Description
Missing broadcast causes abort.
So, I ran into a bug where the optimized kernel library, op_add, op_sub, and op_div are missing broadcast support. I specifically ran into it when trying to add a 2x8x12x12 tensor with a 2x1x12x12 tensor. (I only ran into it when I was doing batch size of greater than 1, which is my assumption why this has not been an issue?)
The cause of this seems to be an update a while back that presumably added new optimization paths for use with op_mul:
enum class ElementwiseOptimizedPath {
kNone,
kTreatAs1d,
kBroadcast2dBy1d,
kBroadcast2dBy1dReverseArguments,
kBroadcastNdByNd,
kBroadcastNdByNdReverseArguments,
kBroadcastLastDim,
kBroadcastLastDimReverseArguments,
};
However, the first 4 are the only ones known in op_add, op_sub, and op_div, and the logic falls to an error if it encounters an unexpected optimization path.
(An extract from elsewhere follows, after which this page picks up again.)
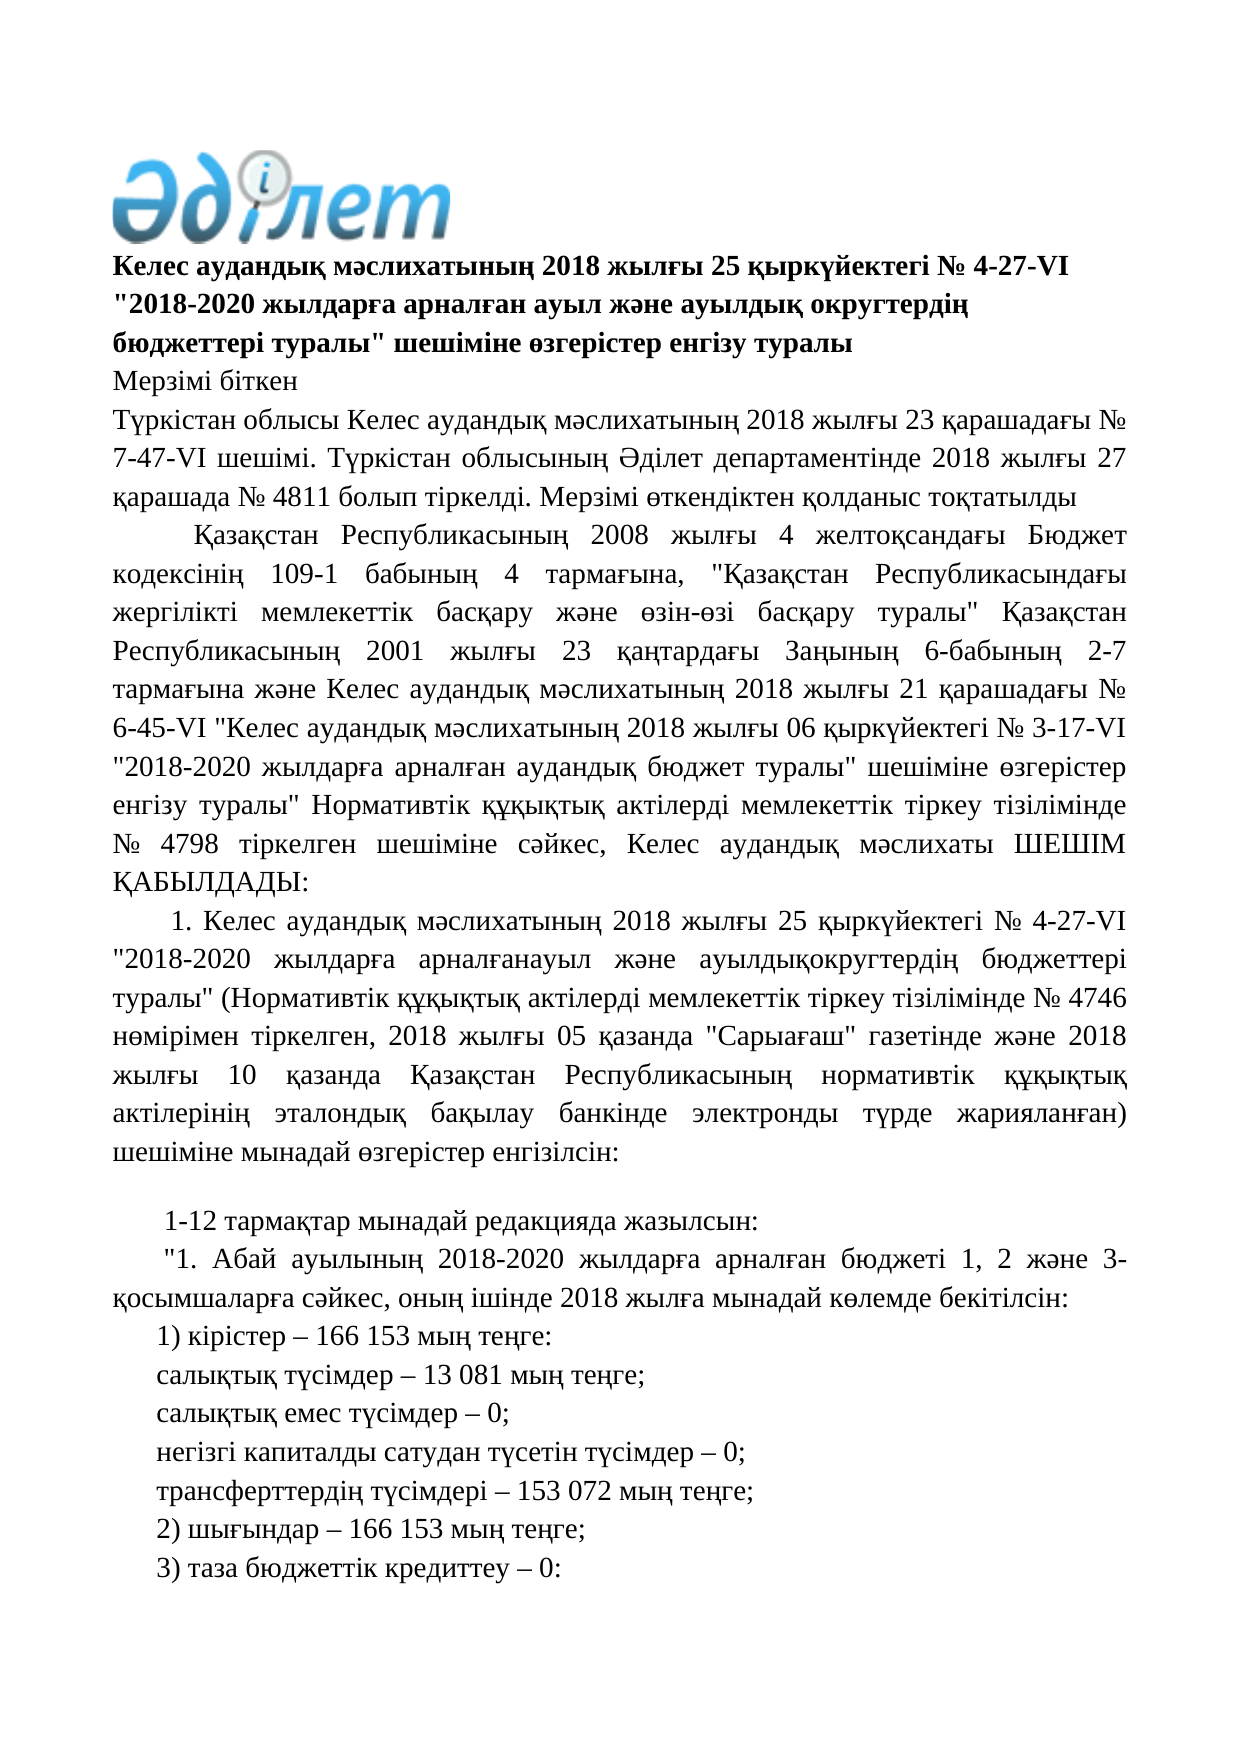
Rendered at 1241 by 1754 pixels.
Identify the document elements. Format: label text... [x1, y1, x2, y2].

Playing with it, a quick and dirty fix is to add a check for if we are using one of the un-implemented broadcasts, then fallback to kNone
auto selected_optimized_path = select_optimized_path(a, b, out);
if (selected_optimized_path == ElementwiseOptimizedPath::kBroadcastNdByNd ||
selected_optimized_path == ElementwiseOptimizedPath::kBroadcastNdByNdReverseArguments ||
selected_optimized_path == ElementwiseOptimizedPath::kBroadcastLastDim ||
selected_optimized_path == ElementwiseOptimizedPath::kBroadcastLastDimReverseArguments) {
selected_optimized_path = ElementwiseOptimizedPath::kNone;
}
That is obviously non-ideal, but was my temp fix for myself.
Versions
Executorch main branch.